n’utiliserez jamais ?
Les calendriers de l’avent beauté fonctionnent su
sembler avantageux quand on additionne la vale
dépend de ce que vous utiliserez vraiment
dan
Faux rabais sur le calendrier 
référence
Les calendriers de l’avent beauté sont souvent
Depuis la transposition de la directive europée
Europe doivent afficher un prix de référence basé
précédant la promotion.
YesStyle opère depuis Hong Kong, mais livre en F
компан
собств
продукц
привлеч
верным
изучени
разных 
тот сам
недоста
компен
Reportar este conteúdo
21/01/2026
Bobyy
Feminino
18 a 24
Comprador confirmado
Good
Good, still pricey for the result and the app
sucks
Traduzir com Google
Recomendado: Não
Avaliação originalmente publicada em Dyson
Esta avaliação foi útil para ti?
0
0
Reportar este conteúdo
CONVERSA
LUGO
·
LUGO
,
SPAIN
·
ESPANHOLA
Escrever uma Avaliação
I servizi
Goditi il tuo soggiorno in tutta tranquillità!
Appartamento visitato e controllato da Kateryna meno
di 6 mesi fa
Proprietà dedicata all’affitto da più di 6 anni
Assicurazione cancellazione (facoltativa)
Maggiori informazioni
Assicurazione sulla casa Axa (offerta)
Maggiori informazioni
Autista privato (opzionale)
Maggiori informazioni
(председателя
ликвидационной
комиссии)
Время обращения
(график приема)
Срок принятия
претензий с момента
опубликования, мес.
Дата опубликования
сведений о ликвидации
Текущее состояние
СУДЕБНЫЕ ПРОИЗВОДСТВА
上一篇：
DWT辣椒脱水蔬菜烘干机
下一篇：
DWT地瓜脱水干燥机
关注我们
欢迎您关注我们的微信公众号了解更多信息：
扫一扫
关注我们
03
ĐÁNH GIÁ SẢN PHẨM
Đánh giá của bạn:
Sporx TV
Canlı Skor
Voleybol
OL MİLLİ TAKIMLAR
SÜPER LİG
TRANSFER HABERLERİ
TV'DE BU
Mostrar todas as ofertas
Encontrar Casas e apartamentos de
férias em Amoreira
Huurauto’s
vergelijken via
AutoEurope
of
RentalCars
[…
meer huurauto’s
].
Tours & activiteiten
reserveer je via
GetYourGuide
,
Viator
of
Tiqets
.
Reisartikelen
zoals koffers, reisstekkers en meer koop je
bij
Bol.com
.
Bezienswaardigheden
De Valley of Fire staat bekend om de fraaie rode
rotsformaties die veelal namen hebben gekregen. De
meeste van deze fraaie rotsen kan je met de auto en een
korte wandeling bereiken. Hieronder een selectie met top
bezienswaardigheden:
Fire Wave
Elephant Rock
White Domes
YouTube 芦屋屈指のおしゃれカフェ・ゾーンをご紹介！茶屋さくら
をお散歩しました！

####################

Prompt:
Lines above that contain the string "Assicurazione" make up the answer.

Task result:
Assicurazione cancellazione (facoltativa)
Assicurazione sulla casa Axa (offerta)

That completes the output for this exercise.